→ Questões propostas
A. Devolva o trecho do texto sobre o leite impróprio que começa em "Em Santo André, interior" e segue até "sobre o assunto.", sem alterações.
B. Responda com base no texto sobre o leite impróprio:
(i) Por qual preço o litro do leite foi comprado na promoção, em abril?
(ii) Há quantos anos a Marajoara Alimentos está no mercado lácteo?
(iii) Qual artigo do Código de Defesa do Consumidor atribui ao fabricante a resposta sobre defeitos dos produtos?
C. Segundo o texto sobre o leite impróprio, por que a situação vivida com o leite se enquadra como acidente de consumo? Responda em uma a três frases.

→ Texto para análise
==================================================

Em Santo André, interior de São Paulo, a dona-de-casa Hidely Viola Masson, 58, costuma comprar três caixas de 12 unidades de leite por mês para a mãe. Coincidência ou não, foi a um supermercado da cidade, onde adquiriu, em abril, a quantidade necessária do leite Marajoara por R$ 1,10 o litro, na promoção. ?Quando fervemos, estragou, ficou azedo, com um cheiro fortíssimo. Tentei contato com o SAC da indústria, mas não consegui?, lembra. Procurada pela reportagem, a Marajoara Alimentos, que está há 34 anos no mercado lácteo e tem sede em Hidrolândia (GO), recusou-se a falar sobre o assunto.

Fabricante e lojas são responsáveis
A situação vivida com leite impróprio está enquadrada no que é chamado de acidente de consumo pelo Código de Defesa do Consumidor, que trata de tudo o que é englobado no âmbito da saúde e segurança e que pode atingir a integridade física das pessoas, como explica a coordenadora do Procon Municipal de Belo Horizonte, Stael Riani.
Na segunda seção da lei, sobre a responsabilidade pelo produto e serviço, o artigo 12 atribui ao fabricante, produtor, construtor, nacional e estrangeiro, e ao importador, independentemente da existência de culpa, a resposta sobre defeitos decorrentes da fabricação, manipulação, fórmulas, acondicionamento ou informações insuficientes sobre seus produtos.
?No caso do leite, tanto o fabricante quanto o supermercado são solidários na responsabilidade sobre os problemas causados ao consumidor. Instaura-se processo interno e, se entre eles fica provada a culpa, a parte prejudicada também pode entrar na Justiça. Para o cliente, as sentenças prevêem indenização por prejuízos materiais e danos morais para esses casos, como custos médicos, do próprio produto e possíveis constrangimentos?, explica Stael.

==================================================

[Entradas extraídas de uma coleção]

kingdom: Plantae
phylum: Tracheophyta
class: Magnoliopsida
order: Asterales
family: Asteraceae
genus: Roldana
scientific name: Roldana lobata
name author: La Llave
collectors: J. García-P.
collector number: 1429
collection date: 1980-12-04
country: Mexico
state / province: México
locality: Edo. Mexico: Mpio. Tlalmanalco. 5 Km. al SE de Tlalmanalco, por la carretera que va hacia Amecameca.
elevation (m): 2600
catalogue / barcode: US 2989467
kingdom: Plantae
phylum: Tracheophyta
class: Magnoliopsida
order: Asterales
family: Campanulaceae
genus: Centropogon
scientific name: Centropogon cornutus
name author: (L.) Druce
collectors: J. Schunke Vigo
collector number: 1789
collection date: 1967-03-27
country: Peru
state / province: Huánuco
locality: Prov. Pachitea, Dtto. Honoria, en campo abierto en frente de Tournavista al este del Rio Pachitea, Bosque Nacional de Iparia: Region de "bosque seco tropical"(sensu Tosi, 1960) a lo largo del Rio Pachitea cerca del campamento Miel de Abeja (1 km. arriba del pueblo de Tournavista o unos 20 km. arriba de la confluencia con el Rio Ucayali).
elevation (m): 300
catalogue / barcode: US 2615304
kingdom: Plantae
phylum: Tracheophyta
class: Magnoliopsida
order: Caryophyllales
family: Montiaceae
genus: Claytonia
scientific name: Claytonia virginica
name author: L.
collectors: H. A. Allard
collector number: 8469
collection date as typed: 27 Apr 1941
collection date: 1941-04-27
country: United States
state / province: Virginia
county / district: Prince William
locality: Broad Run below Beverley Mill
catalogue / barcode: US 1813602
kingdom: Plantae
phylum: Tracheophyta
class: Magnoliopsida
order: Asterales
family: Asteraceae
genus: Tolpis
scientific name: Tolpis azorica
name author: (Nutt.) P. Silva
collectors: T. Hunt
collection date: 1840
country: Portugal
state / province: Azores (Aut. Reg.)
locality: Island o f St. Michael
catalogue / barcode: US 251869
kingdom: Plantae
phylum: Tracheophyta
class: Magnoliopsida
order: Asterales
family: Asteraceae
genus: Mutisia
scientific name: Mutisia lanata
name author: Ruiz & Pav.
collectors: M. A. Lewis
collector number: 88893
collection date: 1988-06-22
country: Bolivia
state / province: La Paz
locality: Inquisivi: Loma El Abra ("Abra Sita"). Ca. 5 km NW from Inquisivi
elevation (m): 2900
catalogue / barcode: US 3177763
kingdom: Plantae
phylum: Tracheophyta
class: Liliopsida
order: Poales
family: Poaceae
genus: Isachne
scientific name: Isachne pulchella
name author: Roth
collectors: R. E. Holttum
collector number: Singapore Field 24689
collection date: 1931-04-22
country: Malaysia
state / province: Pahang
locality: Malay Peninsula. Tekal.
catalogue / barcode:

==================================================

→ Respostas por tarefa
A.
Em Santo André, interior de São Paulo, a dona-de-casa Hidely Viola Masson, 58, costuma comprar três caixas de 12 unidades de leite por mês para a mãe. Coincidência ou não, foi a um supermercado da cidade, onde adquiriu, em abril, a quantidade necessária do leite Marajoara por R$ 1,10 o litro, na promoção. ?Quando fervemos, estragou, ficou azedo, com um cheiro fortíssimo. Tentei contato com o SAC da indústria, mas não consegui?, lembra. Procurada pela reportagem, a Marajoara Alimentos, que está há 34 anos no mercado lácteo e tem sede em Hidrolândia (GO), recusou-se a falar sobre o assunto.

B.
(i) R$ 1,10 o litro.
(ii) Há 34 anos.
(iii) O artigo 12.

C. Porque o Código de Defesa do Consumidor trata como acidente de consumo tudo o que é englobado no âmbito da saúde e segurança e que pode atingir a integridade física das pessoas. O leite impróprio se encaixa nesse conceito.